## Task goal
When copying the data below, keep only the lines from the one with "गर्न सक्ने अन्तर" through the one with "18 - Pró-labore - Estratégia", word for word, and skip the pictures.

□ □ □ □ □ □ □

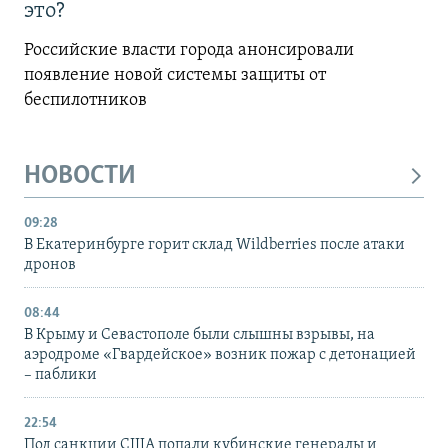
это?
Российские власти города анонсировали
появление новой системы защиты от
беспилотников
НОВОСТИ
09:28
В Екатеринбурге горит склад Wildberries после атаки
дронов
08:44
В Крыму и Севастополе были слышны взрывы, на
аэродроме «Гвардейское» возник пожар с детонацией
– паблики
22:54
Под санкции США попали кубинские генералы и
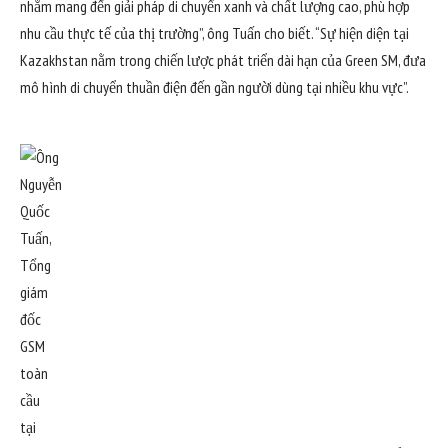
nhằm mang đến giải pháp di chuyển xanh và chất lượng cao, phù hợp
nhu cầu thực tế của thị trường”, ông Tuấn cho biết. “Sự hiện diện tại
Kazakhstan nằm trong chiến lược phát triển dài hạn của Green SM, đưa
mô hình di chuyển thuần điện đến gần người dùng tại nhiều khu vực”.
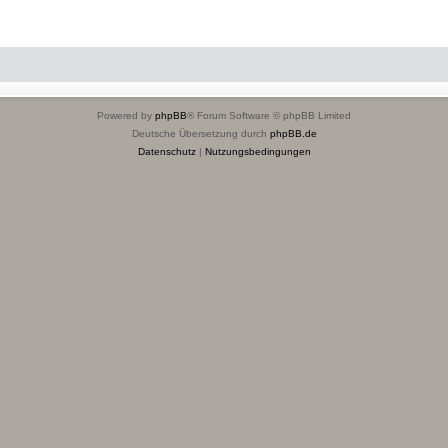
Powered by
phpBB
® Forum Software © phpBB Limited
Deutsche Übersetzung durch
phpBB.de
Datenschutz
|
Nutzungsbedingungen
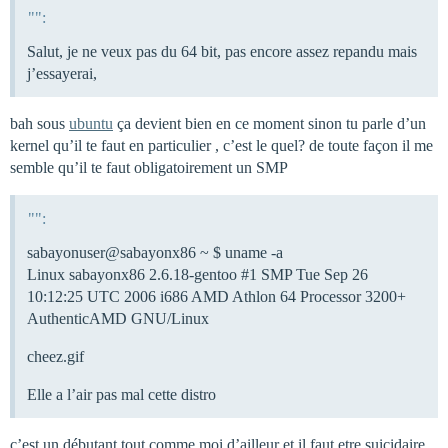
"":
Salut, je ne veux pas du 64 bit, pas encore assez repandu mais
j’essayerai,
bah sous
ubuntu
ça devient bien en ce moment sinon tu parle d’un
kernel qu’il te faut en particulier , c’est le quel? de toute façon il me
semble qu’il te faut obligatoirement un SMP
"":
sabayonuser@sabayonx86 ~ $ uname -a
Linux sabayonx86 2.6.18-gentoo
#1
SMP Tue Sep 26
10:12:25 UTC 2006 i686 AMD Athlon 64 Processor 3200+
AuthenticAMD GNU/Linux
cheez.gif
Elle a l’air pas mal cette distro
c’est un débutant tout comme moi d’ailleur et il faut etre suicidaire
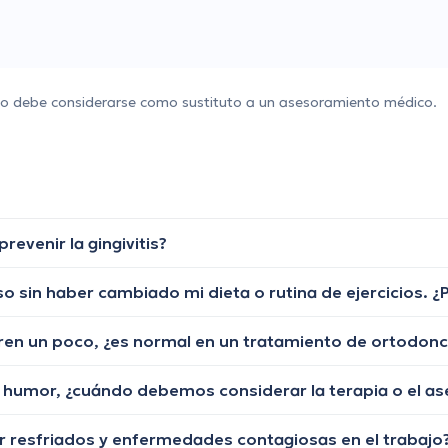
 no debe considerarse como sustituto a un asesoramiento médico.
evenir la gingivitis?
en un poco, ¿es normal en un tratamiento de ortodonci
 humor, ¿cuándo debemos considerar la terapia o el a
 resfriados y enfermedades contagiosas en el trabajo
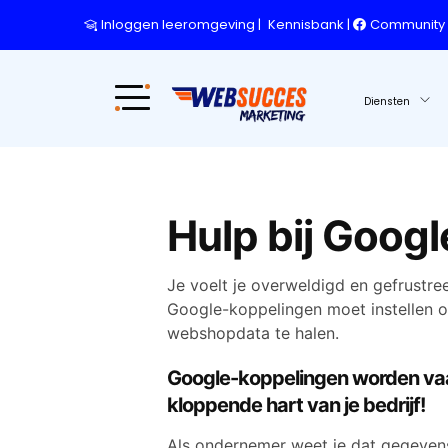
Inloggen leeromgeving
|
Kennisbank
|
Community
Diensten
Hulp bij Goog
Je voelt je overweldigd en gefrustree
Google-koppelingen moet instellen om
webshopdata te halen.
Google-koppelingen worden vaak
kloppende hart van je bedrijf!
Als ondernemer weet je dat gegevens 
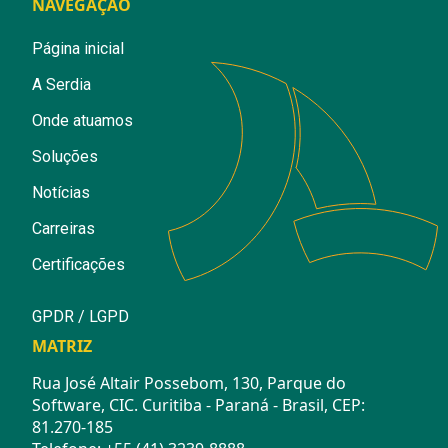
NAVEGAÇÃO
Página inicial
A Serdia
Onde atuamos
Soluções
Notícias
Carreiras
Certificações
GPDR / LGPD
MATRIZ
Rua José Altair Possebom, 130, Parque do
Software, CIC. Curitiba - Paraná - Brasil, CEP:
81.270-185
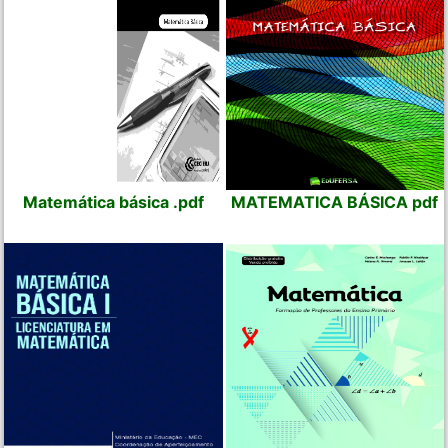
Matemática básica .pdf
MATEMATICA BÁSICA pdf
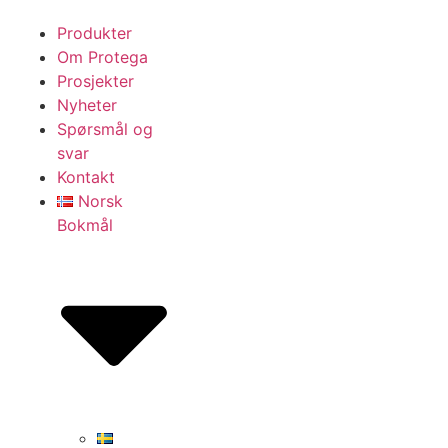
Produkter
Om Protega
Prosjekter
Nyheter
Spørsmål og
svar
Kontakt
Norsk
Bokmål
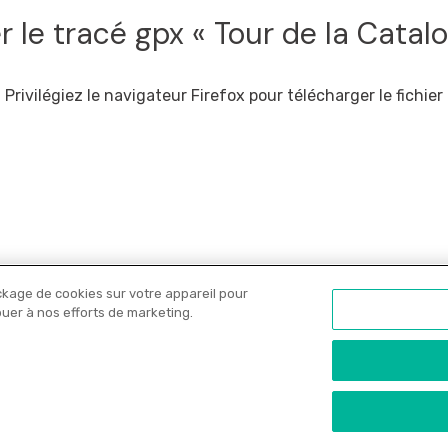
r le tracé gpx « Tour de la Catal
Privilégiez le navigateur Firefox pour télécharger le fichier
ckage de cookies sur votre appareil pour
Nos libraires
Offres PRO
Actualités
C
ibuer à nos efforts de marketing.
onfidentialité
•
Copyrights
•
Paramètres des cookies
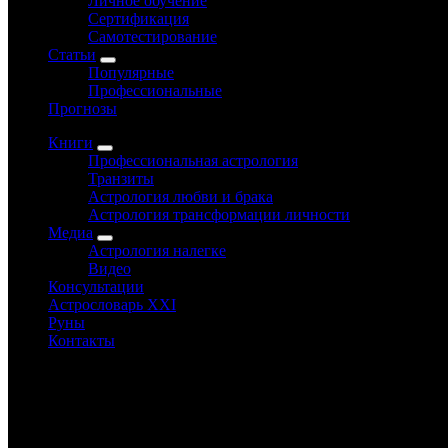
Личное обучение
Сертификация
Самотестирование
Статьи
Популярные
Профессиональные
Прогнозы
Книги
Профессиональная астрология
Транзиты
Астрология любви и брака
Астрология трансформации личности
Медиа
Астрология налегке
Видео
Консультации
Астрословарь XXI
Руны
Контакты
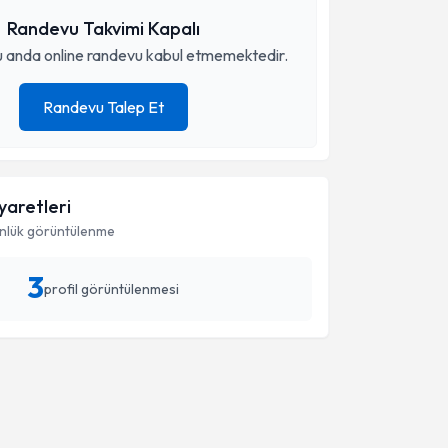
Randevu Takvimi Kapalı
 anda online randevu kabul etmemektedir.
Randevu Talep Et
iyaretleri
nlük görüntülenme
3
profil görüntülenmesi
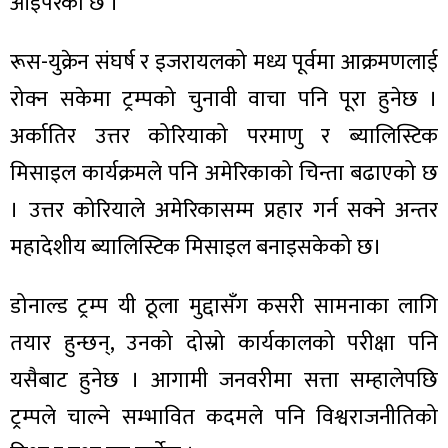
आइपरेको छ ।
रूस-युक्रेन संघर्ष र इजरायलको मध्य पूर्वमा आक्रमणलाई
रोक्न सकेमा ट्रम्पको चुनावी वाचा पनि पूरा हुनेछ ।
अर्कातिर उत्तर कोरियाको परमाणु र ब्यालिस्टिक
मिसाइल कार्यक्रमले पनि अमेरिकाको चिन्ता बढाएको छ
। उत्तर कोरियाले अमेरिकासम्म प्रहार गर्न सक्ने अन्तर
महादेशीय ब्यालिस्टिक मिसाइल बनाइसकेको छ।
डोनाल्ड ट्रम्प यी ठूला मुद्दासँग कसरी सामनाका लागि
तयार हुन्छन्, उनको दोस्रो कार्यकालको परीक्षा पनि
यसैबाट हुनेछ । आगामी जनवरीमा सत्ता सम्हालेपछि
ट्रम्पले चाल्ने सम्भावित कदमले पनि विश्वराजनीतिको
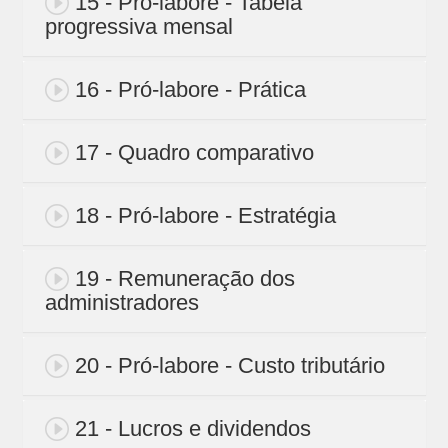
15 - Pró-labore - Tabela
progressiva mensal
16 - Pró-labore - Prática
17 - Quadro comparativo
18 - Pró-labore - Estratégia
19 - Remuneração dos
administradores
20 - Pró-labore - Custo tributário
21 - Lucros e dividendos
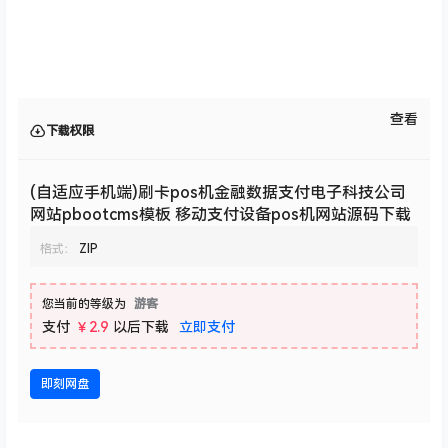
查看
下载权限
(自适应手机端)刷卡pos机金融数据支付电子科技公司
网站pbootcms模板 移动支付设备pos机网站源码下载
格式：
ZIP
您当前的等级为
游客
支付
￥2.9
以后下载
立即支付
即刻网盘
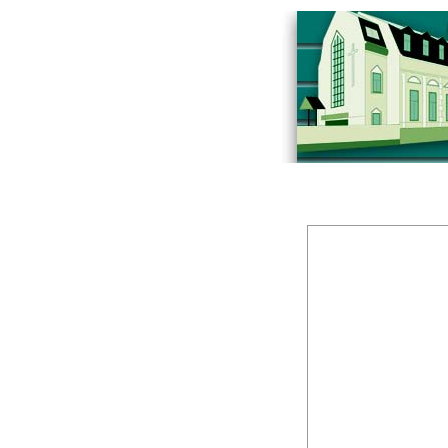
Üzenőfal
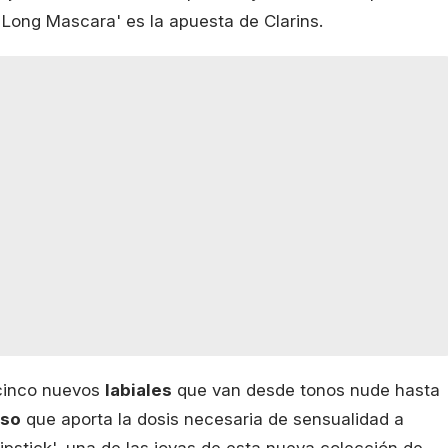
 Long Mascara' es la apuesta de Clarins.
e cinco nuevos
labiales
que van desde tonos nude hasta
nso
que aporta la dosis necesaria de sensualidad a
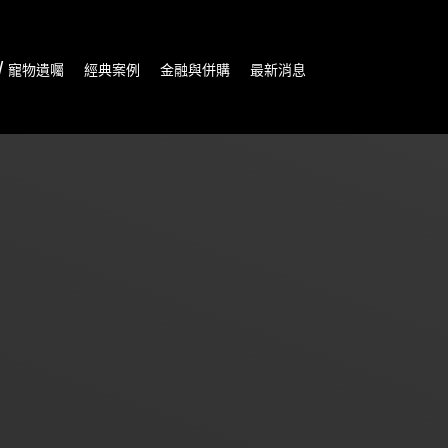
/ 寵物遺囑
經典案例
金融與併購
最新消息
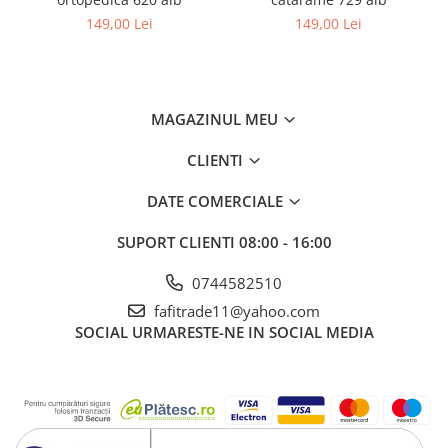
149,00 Lei
149,00 Lei
MAGAZINUL MEU
CLIENTI
DATE COMERCIALE
SUPORT CLIENTI
08:00 - 16:00
0744582510
fafitrade11@yahoo.com
SOCIAL
URMARESTE-NE IN SOCIAL MEDIA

□ □ □ □ □ □ □

## Answer space
। उत्तर कोरियाले अमेरिकासम्म प्रहार गर्न सक्ने अन्तर
महादेशीय ब्यालिस्टिक मिसाइल बनाइसकेको छ।
डोनाल्ड ट्रम्प यी ठूला मुद्दासँग कसरी सामनाका लागि
तयार हुन्छन्, उनको दोस्रो कार्यकालको परीक्षा पनि
यसैबाट हुनेछ । आगामी जनवरीमा सत्ता सम्हालेपछि
ट्रम्पले चाल्ने सम्भावित कदमले पनि विश्वराजनीतिको
15 - Pró-labore - Tabela
progressiva mensal
16 - Pró-labore - Prática
17 - Quadro comparativo
18 - Pró-labore - Estratégia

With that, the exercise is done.